Julia, I am not sure how far its dynamism goes, but Dylan, Common Lisp and Smalltalk certainly.

You can even at any point in time stop execution in the debugger, rewrite part of the world and just press continue as if that was how the code was originally written to start with.

> You can even at any point in time stop execution in the debugger, rewrite part of the world and just press continue as if that was how the code was originally written to start with.

Bit of a straw man, because you wouldn't do this regularly in code. Python on the other hand is a relatively large language at this point, and plain idiomatic python code leans relatively heavier on JIT unfriendly constructs compared to the other languages mentioned. Meanwhile, CL has a whole concept of "compile-time" that doesn't really exist in python. Hence the "perversely" part.
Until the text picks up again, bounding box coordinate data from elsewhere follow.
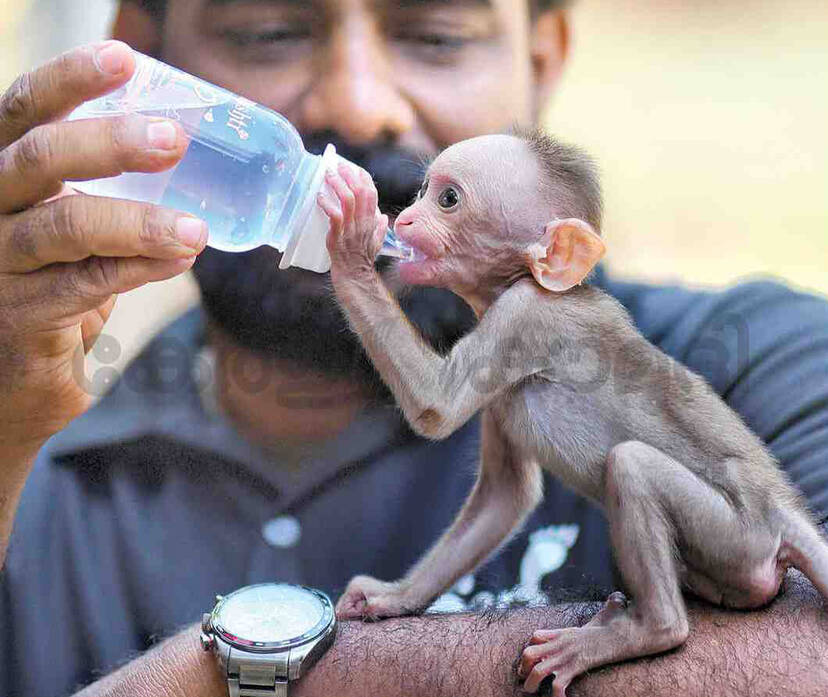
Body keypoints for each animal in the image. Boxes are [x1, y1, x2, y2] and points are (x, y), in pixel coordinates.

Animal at [316, 132, 828, 696]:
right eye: (424, 190)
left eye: (447, 199)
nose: (403, 221)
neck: (521, 282)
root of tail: (781, 508)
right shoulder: (503, 388)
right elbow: (504, 496)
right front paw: (395, 598)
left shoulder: (524, 317)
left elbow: (436, 405)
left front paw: (349, 237)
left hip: (738, 534)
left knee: (631, 467)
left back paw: (646, 629)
PyPy has used similar tricks as Smalltalk, Self, and JS/V8, many which were old hat in the 90s, but PyPy demonstrates that writing a performant JIT with reasonable memory requirements for real world code is much harder for Python.
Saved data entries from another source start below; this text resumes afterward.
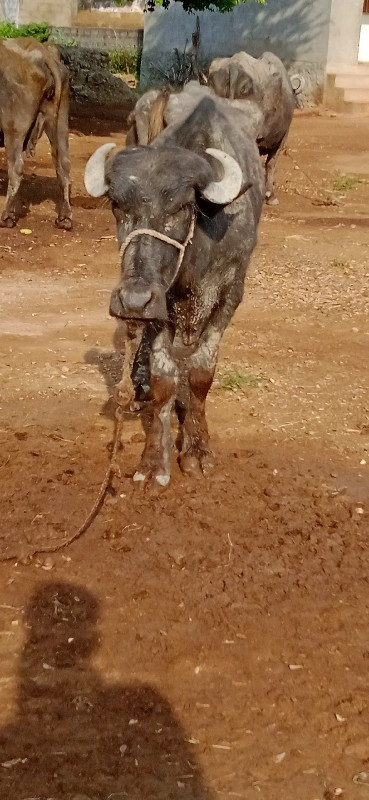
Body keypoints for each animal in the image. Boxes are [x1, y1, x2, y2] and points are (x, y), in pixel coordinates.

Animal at [0, 38, 71, 230]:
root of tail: (45, 53)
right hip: (60, 121)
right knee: (63, 164)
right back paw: (65, 218)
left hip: (13, 128)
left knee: (16, 168)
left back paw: (6, 217)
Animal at [85, 88, 264, 488]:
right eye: (117, 205)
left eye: (182, 207)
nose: (133, 300)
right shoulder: (160, 304)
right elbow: (164, 378)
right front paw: (154, 460)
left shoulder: (231, 295)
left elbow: (200, 373)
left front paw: (197, 450)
For me the only thing that PyPy sadly demonstrates is that the Python community doesn't care about JIT support and anyone that wishes to use languages that embrace JITs should look elsewhere instead of having a continuous disappointment.
> there isn't the willingness to actually spend the resources improving its JIT story.
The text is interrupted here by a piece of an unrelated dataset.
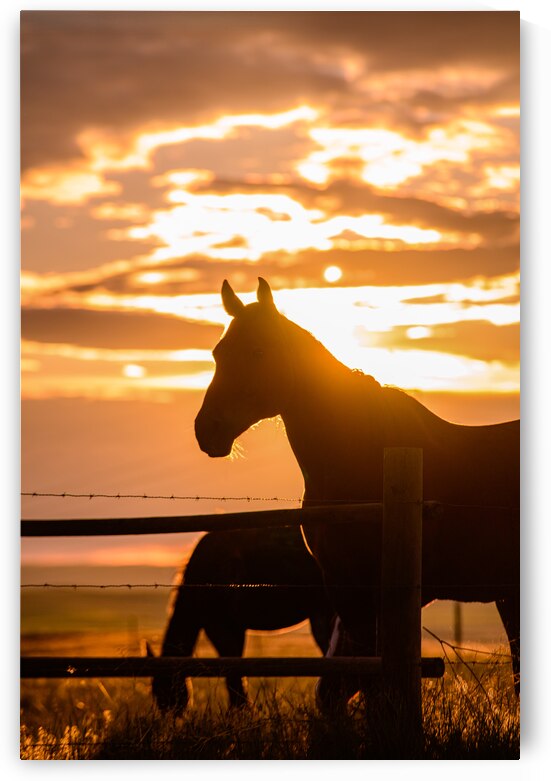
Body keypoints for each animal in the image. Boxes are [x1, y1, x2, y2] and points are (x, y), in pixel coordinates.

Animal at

We should admit that funding is really important here. The Opensmalltalk-vm is currently sitting on a known optimization (speculative inlining) that has the potential to improve performance 2-3x. But those guys don't have the funding to implement it. Things like JIT/VM work are specialized and complex, and small free-time contributions from people FOSS style won't cut it.

JS has less dynamism in various places (operators especially, which allows you to statically type more, and therefore elide guards).

But yeah, I very much agree: Python isn't special here, it's just a willingness to spend resources (though a lot of that is tied to the CPython C API: either you constrain your VM design choices to be compatible with it directly, or have to add overheads to any/many C API calls).

> Frankly, for mainstream development, Kotlin or C# gives very pleasant, productive languages with strong ecosystems without paying such a penalty

If dynamic is important, Groovy is an excellent option - it preserves almost all of the desirable dynamic properties of Python but is by default 3-5x as fast and with trivial effort 10-20x as fast, approaching Java speeds essentially, and with all of the advantages of that runtime (full concurrency, etc).